In the Light of Morning
Tim Pears - 2014
High above the mountains of occupied Slovenia an aeroplane drops three British parachutists – brash MP Major Jack Farwell, radio operator Sid Dixon, and young academic Lieutenant Tom Freedman – sent to assist the resistance in their battle against the Axis forces.Greeted upon arrival by a rag-tag group of Partisans, the men are led off into the countryside. It is early summer, and the mountains and forests teem with life and colour. Despite the distant crackle of gunfire, the war feels a long way off for Tom. The Partisans, too, are not what he was expecting – courageous, kind, and alluring, especially Jovan, their commander, and the hauntingly beautiful Marija. Yet after a series of daring encounters, the enemy’s net begins to tighten. They find evidence of massacres, of a dark and terrible band of men pursuing them through the wilderness. As the Partisans stumble their way towards a final, tragic battle, so the relationships within the group begin to fray, with Tom finding himself forced to face up to his deepest, most secret desires.
Little Nothing
Marisa Silver - 2016
Her arrival, fervently anticipated and conceived in part by gypsy tonics and archaic prescriptions, stuns her parents and brings outrage and disgust from her community. Pavla has been born a dwarf, beautiful in face, but as the years pass, she grows no further than the edge of her crib. When her parents turn to the treatments of a local doctor and freak sideshow proprietor, his terrifying cure opens the floodgates persecution for Pavla. Little Nothing unfolds across a lifetime of unimaginable, magical transformation in and out of human form, as this outcast woman is hunted down and incarcerated for her desires, her body broken and her identity stripped away until her soul is strong enough to transcend all physical bounds. Woven throughout is the journey of Danilo, the young man entranced by Pavla, obsessed only with protecting her.
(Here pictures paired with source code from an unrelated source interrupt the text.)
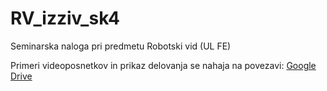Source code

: # RV_izziv_sk4
Seminarska naloga pri predmetu Robotski vid (UL FE)

Primeri videoposnetkov in prikaz delovanja se nahaja na povezavi: 
[Google Drive](https://drive.google.com/drive/folders/10Jd7BtdS0cPqYwX1KFjaPRAEqrXxwKll?usp=sharing)
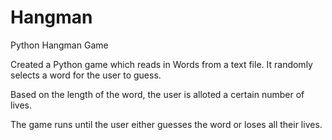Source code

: # Hangman
Python Hangman Game

Created a Python game which reads in Words from a text file. It randomly selects a word for the user to guess. 

Based on the length of the word, the user is alloted a certain number of lives. 

The game runs until the user either guesses the word or loses all their lives.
Part allegory about the shifting nature of being, part subversive fairy tale of love in all its uncanny guises, Little Nothing spans the beginning of a new century, the disintegration of ancient superstitions and the adoption of industry and invention. With a cast of remarkable characters, a wholly shocking and original story, and extraordinary, page-turning prose, Silver delivers a novel of sheer electricity.
So Long, See You Tomorrow
William Maxwell - 1980
In telling their interconnected stories, American Book Award winner William Maxwell delivers a masterfully restrained and magically evocative meditation on the past.